No deserto, aves com maior área de asa voaram mais alto. Asas maiores geram mais sustentação, o que facilita manter o voo em ar mais rarefeito, típico de grandes altitudes.
A cor da plumagem também fez diferença. Espécies mais escuras tenderam a voar mais alto durante as travessias diurnas do deserto. Como penas escuras absorvem mais luz solar, ganhar altitude e procurar ar mais fresco pode ser uma forma de reduzir o sobreaquecimento.
Estrutura das asas das aves
A estrutura da asa foi outro factor importante. Espécies com ossos das asas relativamente mais curtos alcançaram maiores altitudes durante o dia.
O estudo explica que ossos mais longos podem favorecer a dissipação de calor por oferecerem uma superfície vascularizada maior. Já aves com ossos mais curtos poderiam precisar subir mais para arrefecer.
Em conjunto, os resultados reforçam que a estratégia de voo está intimamente ligada ao “projecto” do corpo. A evolução pode ter moldado asas e penas, em parte, para permitir que as aves sobrevivam a migrações extremas.
Voos baixos sobre o mar
Nas travessias marítimas, o padrão foi diferente. Sobre a água, as aves geralmente voaram mais baixo. A altura média ficou em torno de 770 metros, e quase metade das travessias do mar ocorreu abaixo de 500 metros.
O chasco-cinzento destacou-se por voar muito perto da superfície. Na maior parte das travessias marítimas desta espécie, as aves passaram longos períodos abaixo de 50 metros.

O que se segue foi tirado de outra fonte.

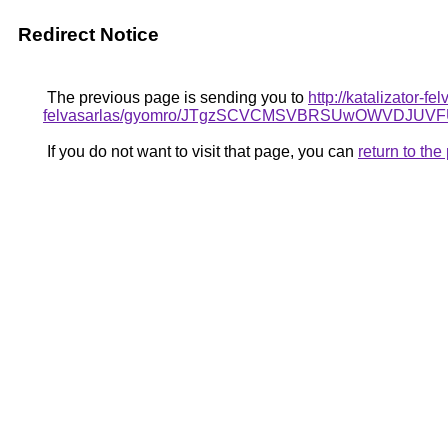
Redirect Notice
The previous page is sending you to
http://katalizator-f
felvasarlas/gyomro/JTgzSCVCMSVBRSUwOWVDJUVF
If you do not want to visit that page, you can
return to th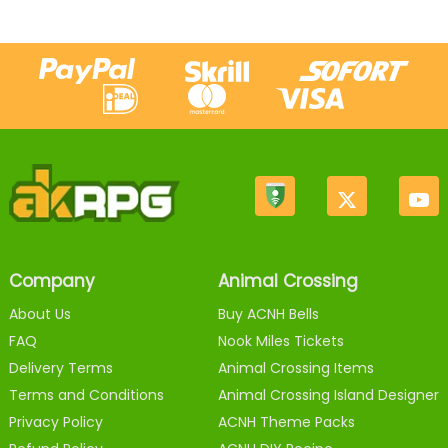
Company
Animal Crossing
About Us
Buy ACNH Bells
FAQ
Nook Miles Tickets
Delivery Terms
Animal Crossing Items
Terms and Conditions
Animal Crossing Island Designer
Privacy Policy
ACNH Theme Packs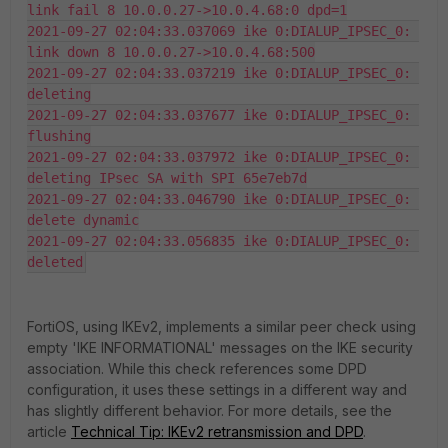
link fail 8 10.0.0.27->10.0.4.68:0 dpd=1

2021-09-27 02:04:33.037069 ike 0:DIALUP_IPSEC_0: 
link down 8 10.0.0.27->10.0.4.68:500

2021-09-27 02:04:33.037219 ike 0:DIALUP_IPSEC_0: 
deleting

2021-09-27 02:04:33.037677 ike 0:DIALUP_IPSEC_0: 
flushing

2021-09-27 02:04:33.037972 ike 0:DIALUP_IPSEC_0: 
deleting IPsec SA with SPI 65e7eb7d

2021-09-27 02:04:33.046790 ike 0:DIALUP_IPSEC_0: 
delete dynamic

2021-09-27 02:04:33.056835 ike 0:DIALUP_IPSEC_0: 
deleted
FortiOS, using IKEv2, implements a similar peer check using
empty 'IKE INFORMATIONAL' messages on the IKE security
association. While this check references some DPD
configuration, it uses these settings in a different way and
has slightly different behavior. For more details, see the
article
Technical Tip: IKEv2 retransmission and DPD
.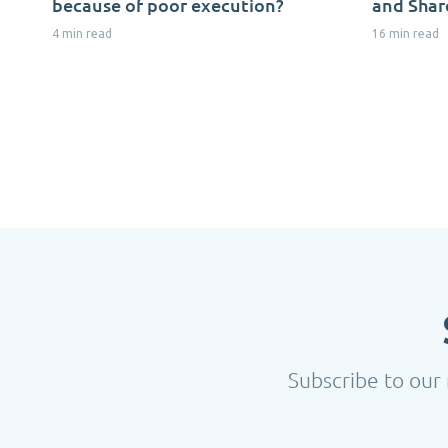
because of poor execution?
and Shar
4 min read
16 min read
Subscribe to our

Os cientistas suspeitam que voar junto à água possa reduzir o gasto de energia. As aves podem aproveitar ventos mais calmos perto da superfície ou beneficiar-se do efeito solo, que diminui a resistência do ar. No entanto, os investigadores salientam que ainda são necessários mais dados para confirmar essa explicação.

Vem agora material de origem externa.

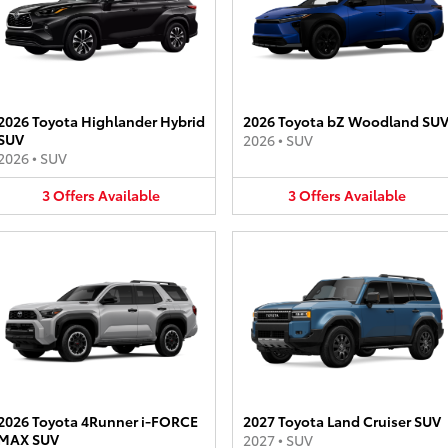
2026 Toyota Highlander Hybrid
2026 Toyota bZ Woodland SU
SUV
2026
•
SUV
2026
•
SUV
3
Offers
Available
3
Offers
Available
2026 Toyota 4Runner i-FORCE
2027 Toyota Land Cruiser SUV
MAX SUV
2027
•
SUV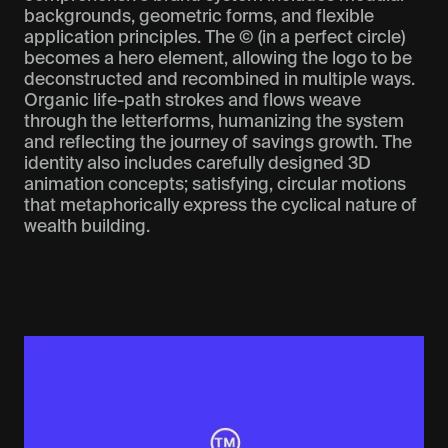
backgrounds, geometric forms, and flexible
application principles. The © (in a perfect circle)
becomes a hero element, allowing the logo to be
deconstructed and recombined in multiple ways.
Organic life-path strokes and flows weave
through the letterforms, humanizing the system
and reflecting the journey of savings growth. The
identity also includes carefully designed 3D
animation concepts; satisfying, circular motions
that metaphorically express the cyclical nature of
wealth building.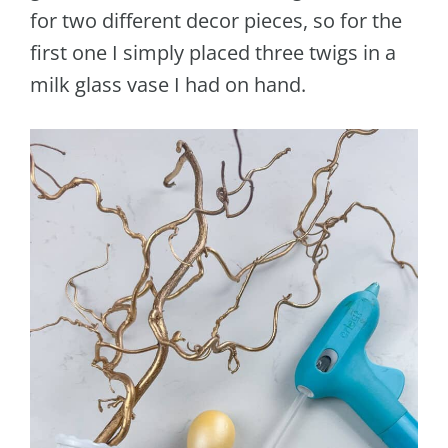
for two different decor pieces, so for the
first one I simply placed three twigs in a
milk glass vase I had on hand.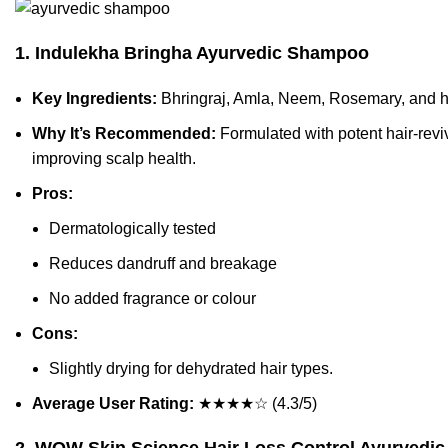
1. Indulekha Bringha Ayurvedic Shampoo
Key Ingredients:
Bhringraj, Amla, Neem, Rosemary, and he
Why It’s Recommended:
Formulated with potent hair-reviv
improving scalp health.
Pros:
Dermatologically tested
Reduces dandruff and breakage
No added fragrance or colour
Cons:
Slightly drying for dehydrated hair types.
Average User Rating:
★★★★☆ (4.3/5)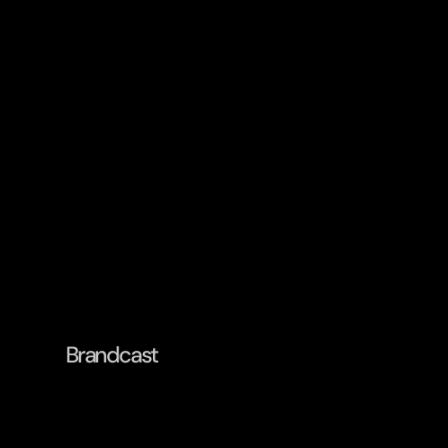
Brandcast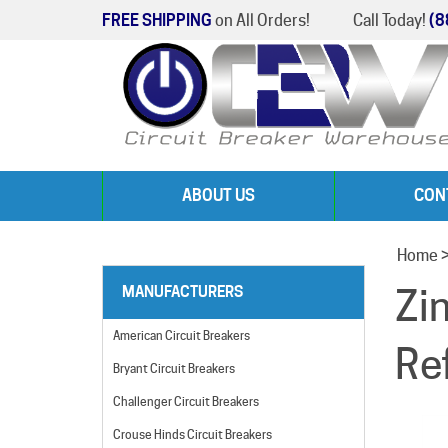
FREE SHIPPING
on All Orders!
Call Today!
(8
ABOUT US
CON
Home
Zi
MANUFACTURERS
American Circuit Breakers
Re
Bryant Circuit Breakers
Challenger Circuit Breakers
Crouse Hinds Circuit Breakers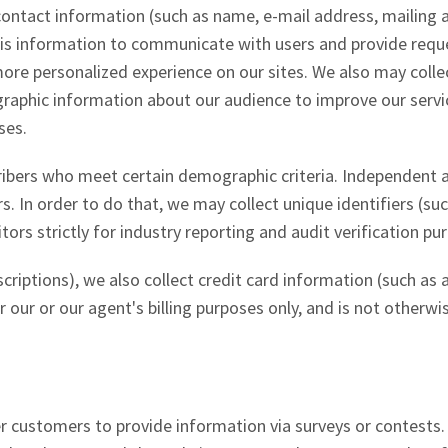
r contact information (such as name, e-mail address, mailing
his information to communicate with users and provide req
 more personalized experience on our sites. We also may colle
phic information about our audience to improve our servic
ses.
ribers who meet certain demographic criteria. Independent 
rs. In order to do that, we may collect unique identifiers (su
rs strictly for industry reporting and audit verification pu
criptions), we also collect credit card information (such as
 our or our agent's billing purposes only, and is not otherwi
r customers to provide information via surveys or contests.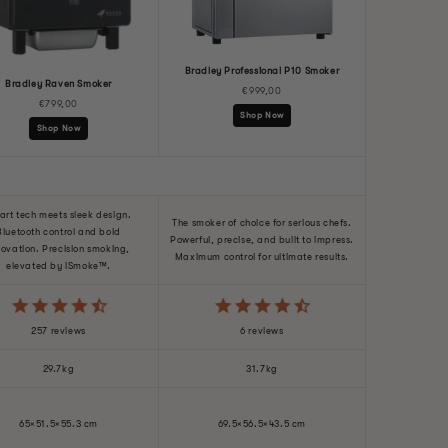
Bradley Professional P10 Smoker
Bradley Raven Smoker
€999,00
€799,00
Shop Now
Shop Now
art tech meets sleek design.
The smoker of choice for serious chefs.
Bluetooth control and bold
Powerful, precise, and built to impress.
novation. Precision smoking,
Maximum control for ultimate results.
elevated by iSmoke™.
257 reviews
6 reviews
29.7kg
31.7kg
65×51.5×55.3 cm
69.5×56.5×43.5 cm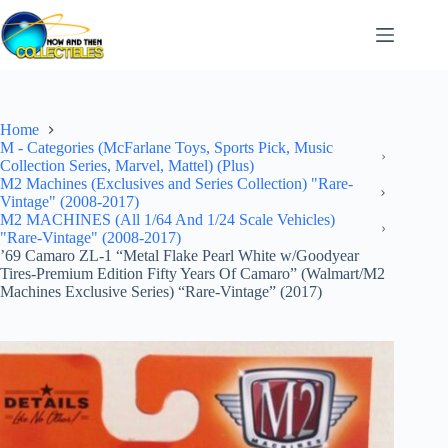
Skip
to
content
Home
M - Categories (McFarlane Toys, Sports Pick, Music
Collection Series, Marvel, Mattel) (Plus)
M2 Machines (Exclusives and Series Collection) "Rare-
Vintage" (2008-2017)
M2 MACHINES (All 1/64 And 1/24 Scale Vehicles)
"Rare-Vintage" (2008-2017)
’69 Camaro ZL-1 “Metal Flake Pearl White w/Goodyear
Tires-Premium Edition Fifty Years Of Camaro” (Walmart/M2
Machines Exclusive Series) “Rare-Vintage” (2017)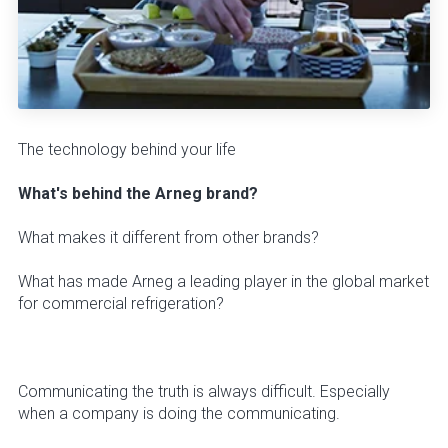
The technology behind your life
What's behind the Arneg brand?
What makes it different from other brands?
What has made Arneg a leading player in the global market
for commercial refrigeration?
Communicating the truth is always difficult. Especially
when a company is doing the communicating.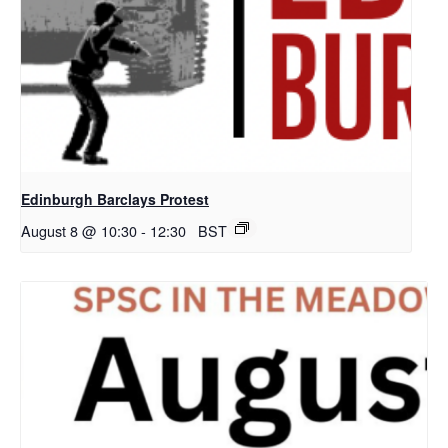
Edinburgh Barclays Protest
August 8 @ 10:30
-
12:30
BST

O trabalho também identificou que o formato das asas e a cor das penas influenciaram a altura do voo sobre o mar. Aves com asas maiores e maior relação de aspecto voaram mais alto, e - novamente - as espécies mais escuras tenderam a manter altitudes maiores do que as mais claras.

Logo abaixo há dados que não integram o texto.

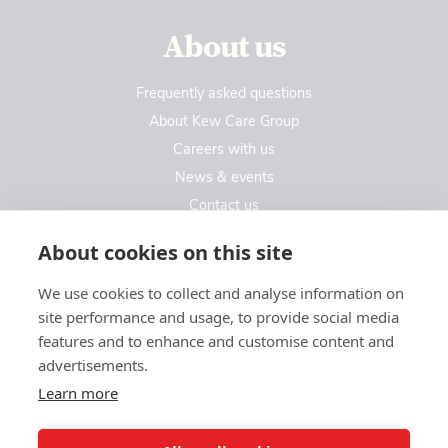
About us
Frequently asked questions
About Kew Care Group
Careers with us
News & events
Contact us
Contact us
About cookies on this site
We use cookies to collect and analyse information on
Kew Care Group (Registered Office Address)
site performance and usage, to provide social media
Templeton House, 274A Kew Road
features and to enhance and customise content and
London. TW9 3EE
advertisements.
Learn more
enquiries@kewcaregroup.co.uk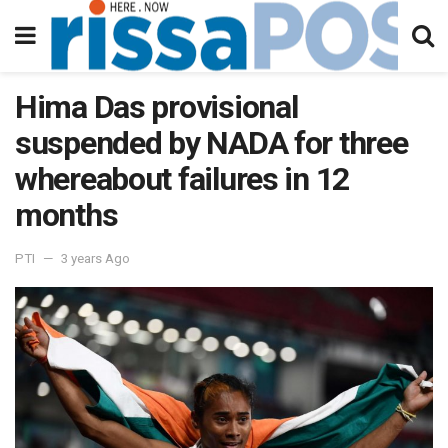
Hima Das provisional
suspended by NADA for three
whereabout failures in 12
months
PTI
3 years Ago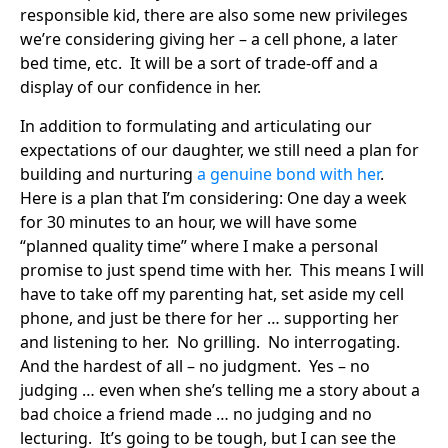
responsible kid, there are also some new privileges
we’re considering giving her – a cell phone, a later
bed time, etc. It will be a sort of trade-off and a
display of our confidence in her.
In addition to formulating and articulating our
expectations of our daughter, we still need a plan for
building and nurturing
a genuine bond with her
.
Here is a plan that I’m considering: One day a week
for 30 minutes to an hour, we will have some
“planned quality time” where I make a personal
promise to just spend time with her. This means I will
have to take off my parenting hat, set aside my cell
phone, and just be there for her … supporting her
and listening to her. No grilling. No interrogating.
And the hardest of all – no judgment. Yes – no
judging … even when she’s telling me a story about a
bad choice a friend made … no judging and no
lecturing. It’s going to be tough, but I can see the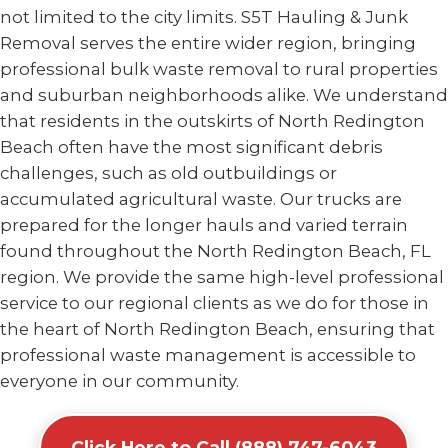
not limited to the city limits. S5T Hauling & Junk
Removal serves the entire wider region, bringing
professional bulk waste removal to rural properties
and suburban neighborhoods alike. We understand
that residents in the outskirts of North Redington
Beach often have the most significant debris
challenges, such as old outbuildings or
accumulated agricultural waste. Our trucks are
prepared for the longer hauls and varied terrain
found throughout the North Redington Beach, FL
region. We provide the same high-level professional
service to our regional clients as we do for those in
the heart of North Redington Beach, ensuring that
professional waste management is accessible to
everyone in our community.
Click Here to Call (888) 747-6043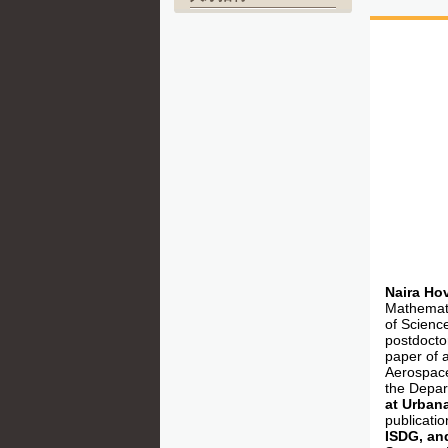
Naira Ho
Mathemati
of Scienc
postdoctor
paper of 
Aerospace
the Depar
at Urban
publicati
ISDG, and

Por que esta pesquisa importa
Migrar é perigoso. Todos os anos, milhares de milhões de aves viajam entre a Europa e a África. Desertos e mares não oferecem locais seguros para pouso e descanso. Compreender como as aves equilibram calor, energia e altitude ajuda os cientistas a protegê-las.
As conclusões também são relevantes para o planeamento de energia eólica. Muitas aves cruzam o mar em altitudes baixas. Turbinas eólicas offshore podem aumentar o risco de colisões, sobretudo quando há descidas durante o dia.
O estudo mostra que a migração não depende apenas de distância. Ela envolve decisões inteligentes no ar - e o formato das asas, a estrutura óssea e a cor das penas contribuem para que as aves suportem uma das jornadas mais duras do planeta.
Os projectos Migralion e Migratlane, financiados pelo Office Français de la Biodiversité, apoiaram esta pesquisa. Esses programas procuram ampliar o conhecimento sobre os movimentos das aves em áreas como o Mediterrâneo e o Golfo da Biscaia.